Monday, April 21, 2014

Surprise!

Some time ago I observed that people tend to value the spontaneous because they believe that to be more sincere. As long as something appears to be not to have been particularly premeditated, it has more value for a large number of us than something that seems to be well artistically manicured. In which case, there are a number of recordings on Pianonoise right now that ought to get kudos for not having the pale cast of premeditated thought sicklied over them.

That's because I often just do not have any doggone time.

The present recording, presented for your listening pleasure, is something that I just set eyes on this morning [which technically was last Thursday when I wrote this!]. I sight read it once, then turned on the microphone and played it twice. Then I discovered that yours truly had brilliantly failed to connect one of the microphone cables to the microphone itself, which, as genius as that sort of nonconformity might appear, nevertheless does not give us very good stereo. The microphone does not appreciate genius, in other words. So I plugged in the cable and did two more takes the regular way.

By this point I was on play-throughs numbers four and five, which I suppose made me an expert, but I still hadn't known the piece for more than twenty minutes by the time I was finished. In circumstances like that, one's reaction to a piece of music is just that--a gut reaction. The interpretation has to be, well, nearly spontaneous.
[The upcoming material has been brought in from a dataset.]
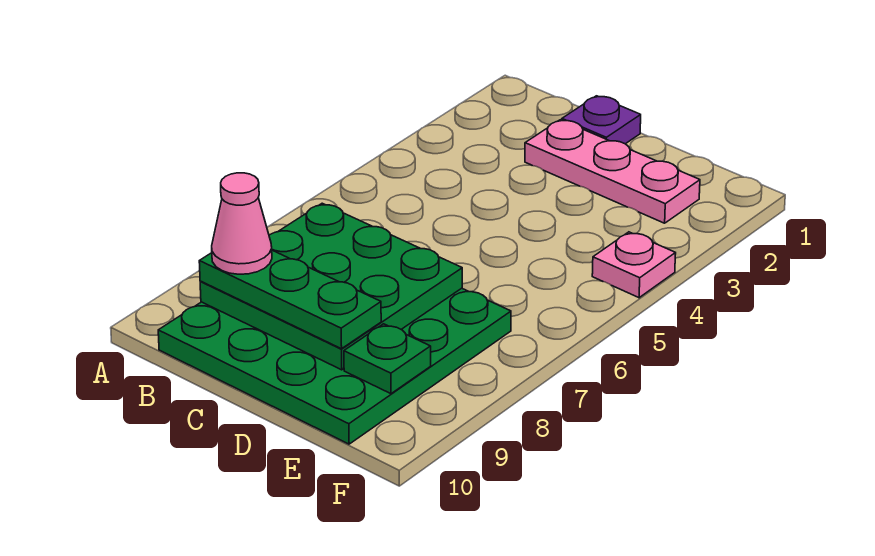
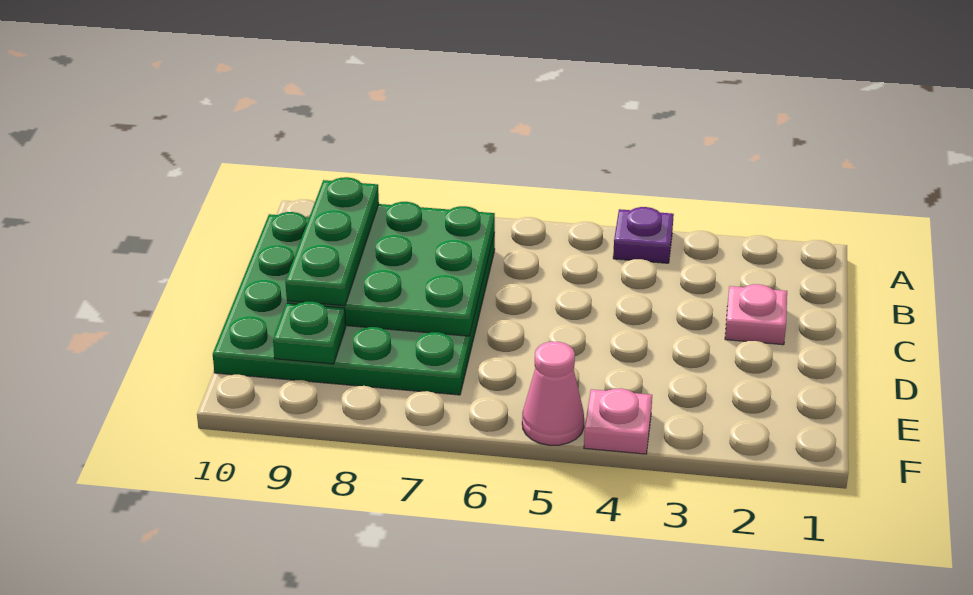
pink 1x1 cone [212,173,272,274] -> pink 1x1 cone moved to [522,342,584,445]
purple 1x1 plate [562,96,641,144] -> purple 1x1 plate moved to [613,207,674,263]
pink 1x3 plate [525,120,700,223] -> pink 1x1 plate [725,284,787,345]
Hoping that you have some sort of way to keep chronological time with this recording, I'm going to point out something that happens at the 27 second mark: a slight hesitation on my part, and a flagging of the tempo for the next few measures. This is because I found it a little odd that Mr. Telemann was taking this little harmonic excursion. It seemed as though the music were leading us in one direction and then, without really preparing us for it, he decided to look at some harmonic flowers by the side of the road. So I pointed this out by taking my time there also.
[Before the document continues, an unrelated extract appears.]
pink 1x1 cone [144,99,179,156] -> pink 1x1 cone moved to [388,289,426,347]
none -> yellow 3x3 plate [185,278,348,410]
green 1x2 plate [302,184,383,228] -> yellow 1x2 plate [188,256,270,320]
I could be wrong; also I could change my mind about it later. But I didn't have any time to reconsider, so, if you are into honest reactions to things you haven't had time to think about, here you go. And at the moment, I still think it was the right thing to do. The question, I suppose, is does this interpretive decision get the point across adequately. And was this Mr. Telemann's point to begin with. I can't ask him since he's been dead for 250 years.

Because of my sense of how harmonic language is constructed and what constitutes the normal and the abnormal, it seemed to me there was a little surprise on the page waiting for me when I got there. And for all of the words I'm throwing at it, the result is really more emotional than logical. It is, in a word: surprise! You weren't expected that, were you?

Which is one of things that makes life fun.